Records are made to be broken. And these days, sailing records are shattering faster than plates at a Greek wedding — everywhere but locally. In compiling our every-five-years look at sailing speed records near and far, we note that everything from round-the-world to transatlantic to fastest ‘any craft’ (a sailboarder in the French trench hit 49.09 knots just a week ago) have all tumbled in just the last few years, while only two local sailing record have fallen in — gasp — the last 10 years! A tip of the hat in that direction to Mark Jones’ TP 52 Flash, which set the new elapsed time record for the Spinnaker Cup (San Francisco to Monterey) in 2004, and Peter Stoneberg’s chartered ProSail 40 cat Tuki, which set a new Jazz Cup record in 2005.

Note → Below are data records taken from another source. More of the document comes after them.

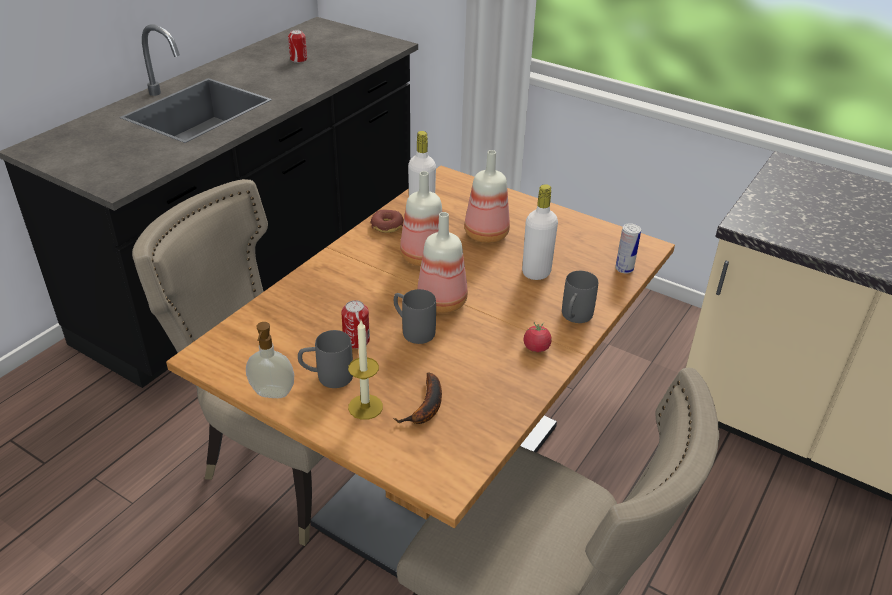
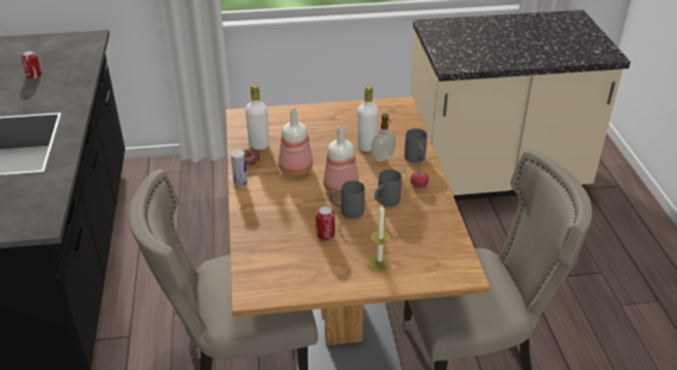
camera: 40 degrees left, 0 degrees up
(272, 394) = (322, 288): soap dispenser -> soap dispenser (383, 158)
(327, 377) = (338, 262): grey mug -> grey mug (385, 202)
(426, 407) = (408, 245): banana -> none
(486, 235) = (312, 139): bottle -> none
(624, 269) = (406, 121): can -> can (240, 182)

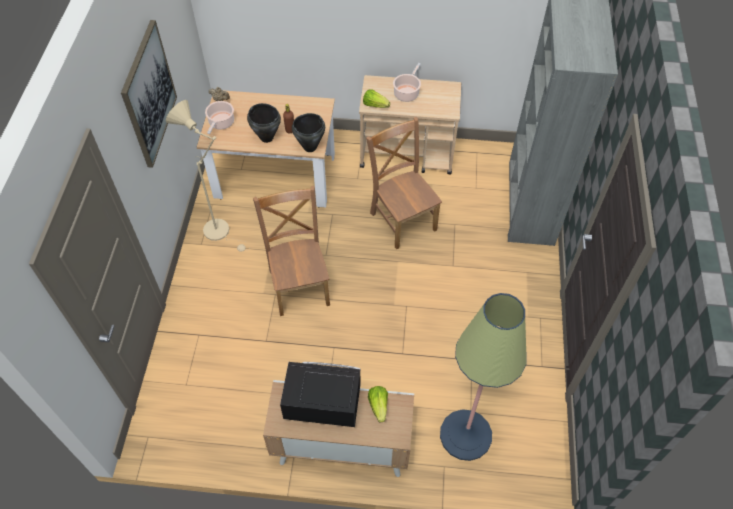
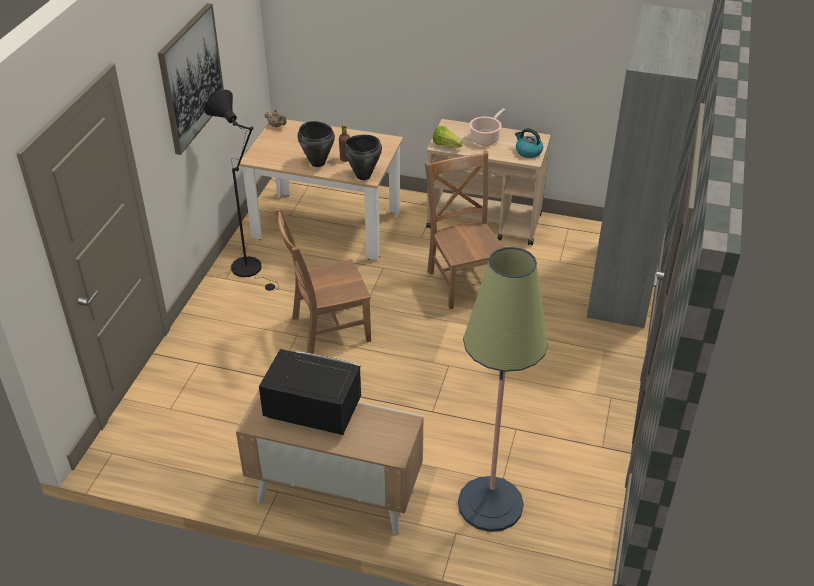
camera: 10 degrees right, 15 degrees down
(221, 123) = (271, 146): cooking pot -> none
(221, 232) = (251, 270): beige floor lamp -> black floor lamp
(299, 285) = (327, 330): brown chair -> brown chair turned 105 degrees counterclockwise
(378, 406) = (378, 421): lettuce -> none
(446, 104) = (528, 152): none -> kettle

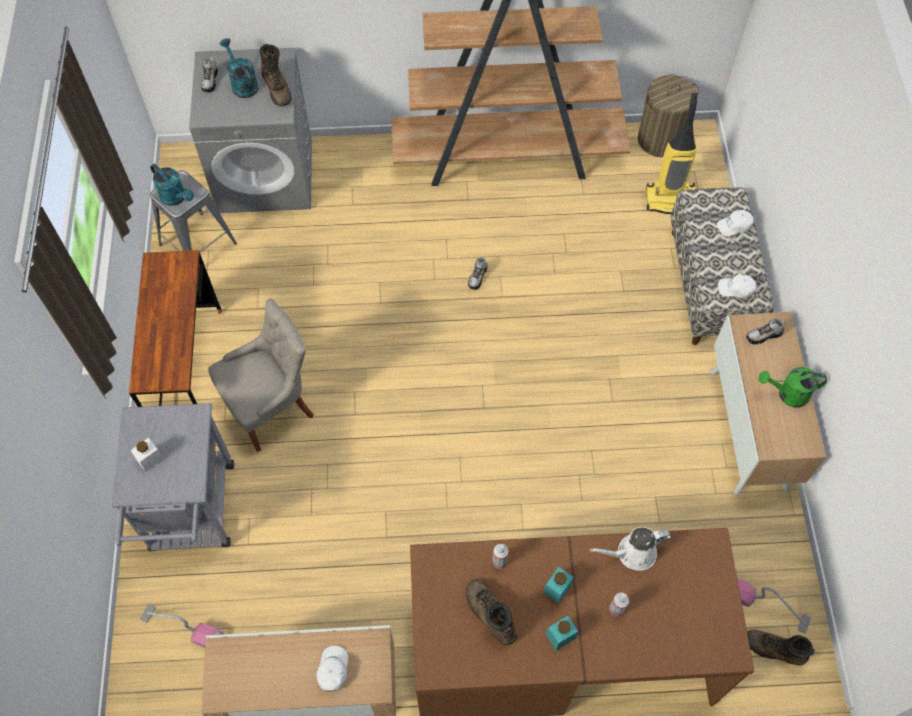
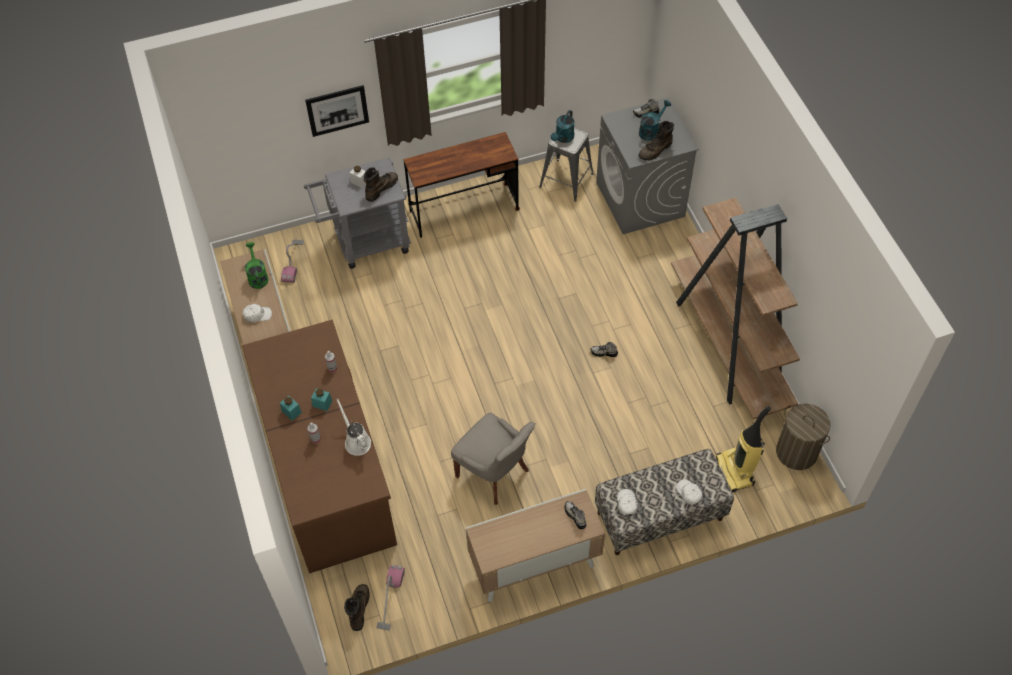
camera: 75 degrees right, 5 degrees down
(51, 425) = (337, 110): none -> picture
(271, 407) = (454, 260): grey chair -> grey chair (494, 473)
(489, 614) = (296, 371): brown boot -> brown boot (381, 188)
(787, 394) = (528, 540): green watering can -> green watering can (257, 276)

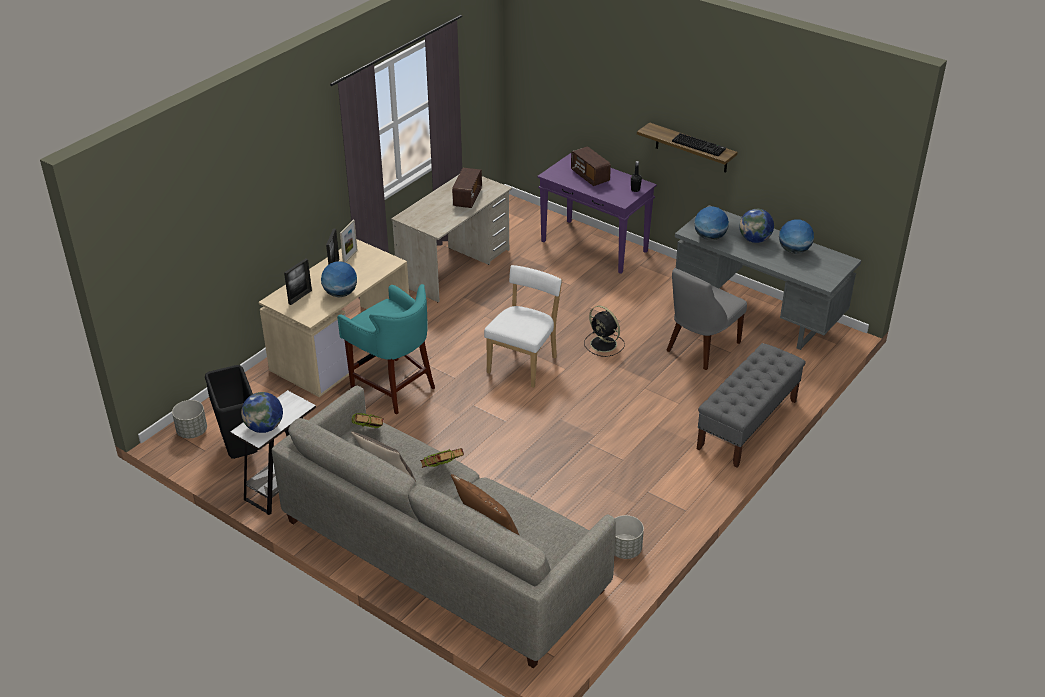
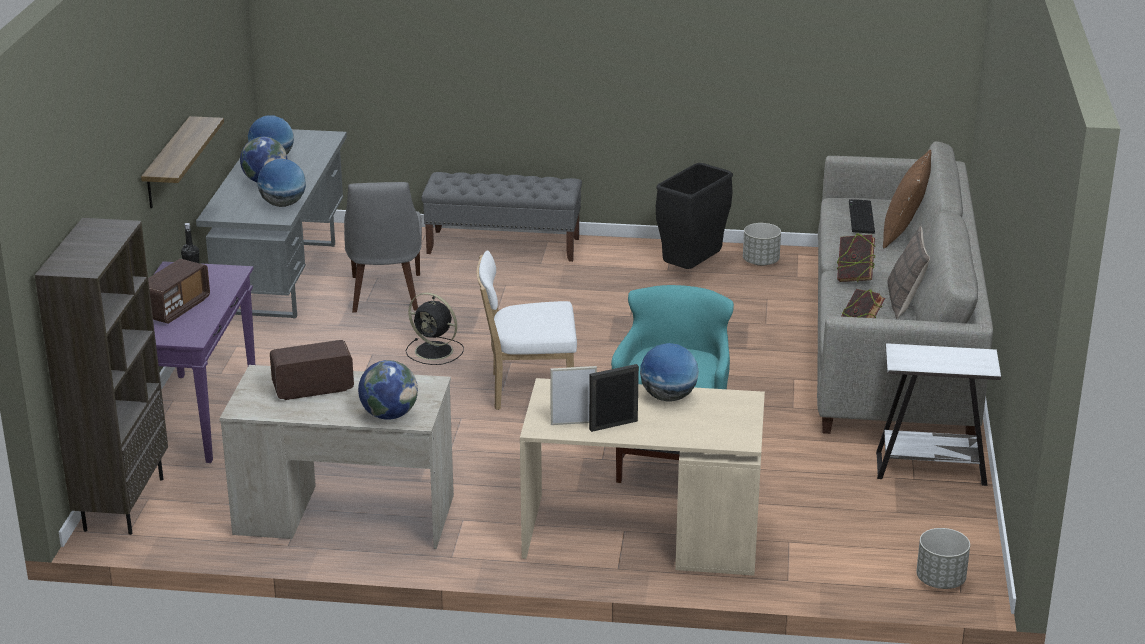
camera: 120 degrees left, 10 degrees down
(240, 451) = (921, 525): black trash can -> black trash can (692, 270)
(264, 427) = (964, 357): globe -> globe (389, 415)
(300, 297) = (712, 424): picture frame -> none
(526, 212) = (123, 503): none -> brown bookcase
(604, 344) = (435, 351): black fan -> black fan turned 105 degrees clockwise
(699, 145) = (190, 136): keyboard -> keyboard (860, 217)
(700, 348) = (385, 295): grey chair -> grey chair turned 75 degrees clockwise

Yes, we know it hasn’t been that windy for some local events in the last few years — and no, we haven’t received updates or confirmation for every local event yet. But from the look of things so far, the record setters of the mid-1990s still rule the Bay — boats like Serge Pond’s 32-ft catamaran Rocket 88 (fastest Silver Eagle [‘95], Delta Ditch Run [’98] and Three Bridge Fiasco [‘96]), Tom Blackaller’s old ProSail 40 Tom Cat — sailed by Zan Drejes and Jack Halterman — (Doublehanded Farallones multihull and overall record, set in ’92), Paul Simonsen’s SC 70 Mongoose (Doublehanded Farallones monohull record, also in ‘92), Steve Fossett’s 60-ft trimaran Lakota (‘97 Windjammers) . . . and — hold on to your wizard hats — Merlin still holds the monohull Windjammers record, which she set under Donn Campion in 1983. That’s 25 years, folks!